I saw these shirts the other day at Old Navy and immediately thought “I could make that!” Granted, all together the cost to make it myself would probably be more than the $9 Old Navy price tag but making it yourself is way more fun, right? Right. So that’s what I did and it’s a very simple idea and a great way to spruce up an old tank top and get rid of extra beads you might have at the same time.

Supplies: Tank top or t-shirt, a variety of small beads, needle and thread, tailor’s chalk or some way to mark your lines.

Cost: About $7 for beads. I already had the shirt, thread, and gold beads

Time: 2-4 hours depending

Difficulty: Easy/Medium

Casualties: beads swallowed by the couch, sore fingers

Beaded Tank 1

First you need to mark out your design. You could always free hand it but I’m not that skilled. I used a tupperware lid and a ruler to make sure everything was even.

Beaded Tank 3

Beaded Tank 4

My chalk wore off easily so I had to trace over the lines a few times during the project just so I knew which direction to stitch.

On my lines I sewed tiny red beads with gold flat beads near line intersections. Then along the red bead lines I sewed these irregular shaped red rock beads. I used red thread for the red beads and a tan-ish color thread for the gold beads.

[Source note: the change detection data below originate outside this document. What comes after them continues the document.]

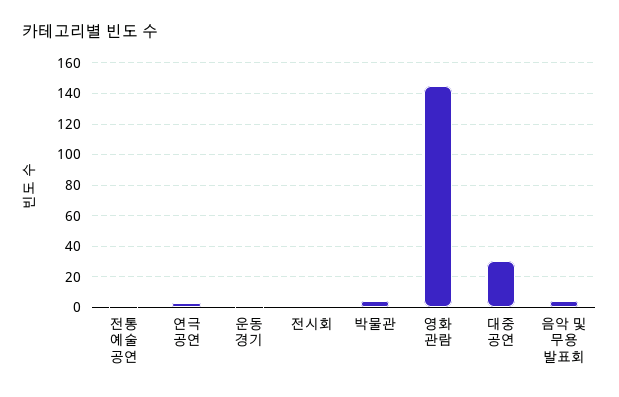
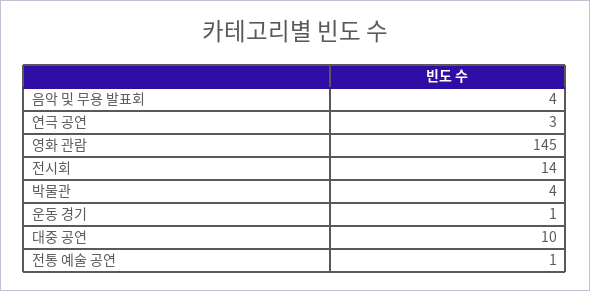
  {
    "전통 예술 공연": 1,
    "연극 공연": 3,
    "운동 경기": 1,
-   "전시회": 0,
+   "전시회": 14,
    "박물관": 4,
    "영화 관람": 145,
-   "대중 공연": 30,
+   "대중 공연": 10,
    "음악 및 무용 발표회": 4
  }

I used a ribbed tank which stretches much more horizontally than vertically. It’s good to consider the amount of stretch in the shirt so you don’t sew your beads to close together or too far apart. After I finished stitching each small red bead individually I went back and stitched three or four together at a time then doubling back one bead and stitching another group.

You don’t have to do that but I thought it made the bead lines straighter and they held together better when the shirt was stretched. It obviously takes more time, though.

Beaded Tank 2
(stitching view from the inside)

I also tied knots after every few beads because I’m a little paranoid that my thread will break – better to use a good strong polyester thread. It’ll hold up better than cotton.

Once you have finished you will want to hand wash the shirt or at least wash it inside out on the gentle cycle from now on. You don’t want to rough up the shirt and lose all the beads in the washing machine!

Because this project takes a lot of time and requires a lot of detailed hand stitching this is a great project to do while waiting for something, like for you boyfriend to pick you up from work, or for dinner to cook, or while waiting for the third season of The Tudors to finish downloading (love that show!).